● Task details:
Write the next part of the article below on printing a weekly cleaning schedule from Google Calendar, starting right after its final sentence.

(Beginning of Text for analysis)

Weekly Cleaning Calendar

As part of the Organized Life Series, we have discussed how to organize a cleaning schedule in Week 1: Calendars. Part of living an organized life is flexibility. I found that the daily reminders of housework didn’t fit into my lifestyle and I’m forced to change my system. If there are others in the same boat, here’s an alternative method for you.

Creating a Weekly Cleaning Schedule

For this article, I’m assuming that (from the Calendars Article) you have:

  1. Made a list of your cleaning chores
  2. Planned your cleaning schedule
  3. Have your schedule in your Google (or other) calendar

Maybe you planned to clean one room on Tuesdays and one on Thursdays. You’re having trouble meeting your daily goals and would rather have a printable list for the week that you can check off. Here’s my solution:

#1 – Get cleaning details into the calendar

Set up your Google Calendar to display only your Cleaning Calendar. (Look at your calendars list on the left of your calendar page, click on the arrow next to it and show only that calendar.) Select your items and go into the Edit.

GoogleCalendarEdit

Open your cleaning list (or go get mine from the Cleaning Chores article). Go through all of your chores and copy the to-do items into your calendar description.

GoogleCalendarDescription

IMPORTANT: You MUST remove all formatting. For example, if you’re copying a bulleted list you must delete the bullets and put “- ” typed in its place. If there’s something silly Microsoft Word did like convert “this – that” to “this — that”, you must remove that as well. If there’s any odd formatting, the conversion we will be doing later will fail and you’ll get garbage text.

#2 Print your Calendar

In Google Calendars, go to the Agenda view of your calendar and select Print.

GoogleCalendarAgendaPrint

When the Print Preview pane opens, make your selections. Since the point of this article is that we want a weekly list of chores, that’s the recommended setting.

GoogleCalendarPrintSettings

Make sure you select the Print descriptions checkbox. This will cause your to-list for the cleaning to print. I suggest removing all the other stuff that’s checked by default. Then print! Here’s what you’ll get.

GoogleCalendarPrint

Here’s where Google Fails. They force you to keep the name of the calendar and the creator of the calendar on there taking up space. If this doesn’t bother you, you’re done. Just do this once a week. What works for me is this:

Print a Sunday through Saturday schedule for the week on Sunday. If you don’t have everything done by Saturday, you HAVE to do everything on Saturday to complete the week.

If you do have a problem with Google’s output format and pathetic excuse for options, there are a couple of options. Unfortunately, they all cost money if done legitimately. I’ll run through them anyway from least to most expensive.

Print your Calendar to One Note

One Note is a (now discontinued) software made by Microsoft. You can get a 60-day trial of One Note 2012 HERE. Microsoft tells you how to get the standalone without downloading the entire suite. That said, if you have a full copy of Office 2003 – 2010 you should have a copy of One Note included, so this may cost you nothing. Buying just One Note costs $79 currently. There’s another option that I don’t endorse, but here it is anyway: run the trial program forever.

(End of Text for analysis)
(Beginning of Source information)

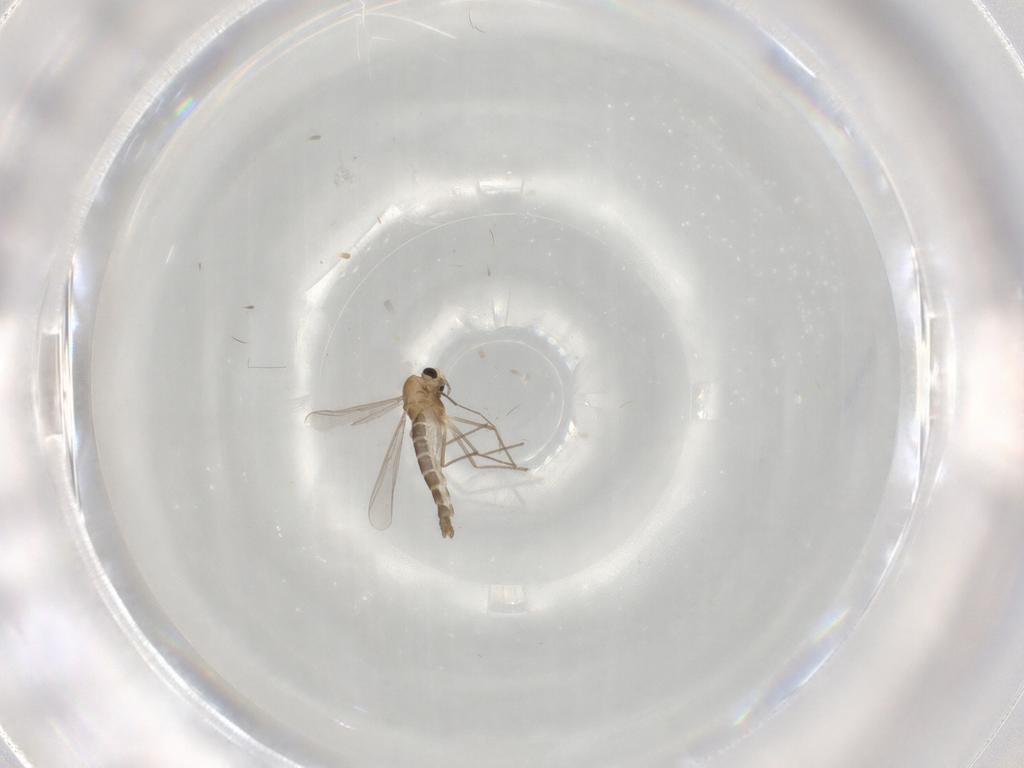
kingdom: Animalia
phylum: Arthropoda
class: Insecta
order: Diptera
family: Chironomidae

(End of Source information)
(Beginning of Source information)

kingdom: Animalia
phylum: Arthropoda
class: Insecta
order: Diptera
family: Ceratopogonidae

(End of Source information)

● Task answer:
When you print the calendar and the print dialog box opens, select Print to One Note. You can then edit the text however you want or copy/paste it into Word to edit, format, and print.

Print using WinCalendar

If you browse through the Google Forums and read about people wanting to format their calendar prints, you will run across mention of a software called WinCalendar. There is a free version of this software but it won’t work with Google Calendars. You must pay $60 for the better version. I don’t recommend this option.

Print your Calendar to PDF

I have Adobe Acrobat Pro installed on my computer (Part of the Adobe CS6 suite, if you’re curious), so I have this capability. The full version is $449. The student/teacher version is $119. This applies if you are the PARENT of a student as well. Or you can get it as part of the CS Design Standard Suite for $350. (For me it’s SSSOOOOOO worth $350 to have Acrobat, Photoshop and Illustrator.)

There may be a plugin out there that will also allow you to print your calendar to PDF. It’s worth a look around. For example, check out CutePDF.

If you can print to Adobe PDF you’ll see that option in the print dialog:

PrintDialog

PDF to Microsoft Word

Again, I have Adobe Acrobat Pro installed, so I was able to do this easily. After the print, the PDF opens automatically in Acrobat Pro and you simply do a Save As to Microsoft Word (which I also have installed). If you have Word but not ACrobat, check out the PDFtoWord converter. I’ve never used this, but it’s a good place to start looking.

Once the file is open in Microsoft Word, you can edit it however you like. Here are my results:

CalendarPrintEdit

All I did was remove the Calendar: and Created by: sections. I wasn’t willing to take the time to reformat the paragraphs that Google “fixed” from being separate lines. After all this is a process that will have to be done once a week.

The weekly printing process takes me just over 2 minutes (2:02 by the stopwatch). This is a manageable solution.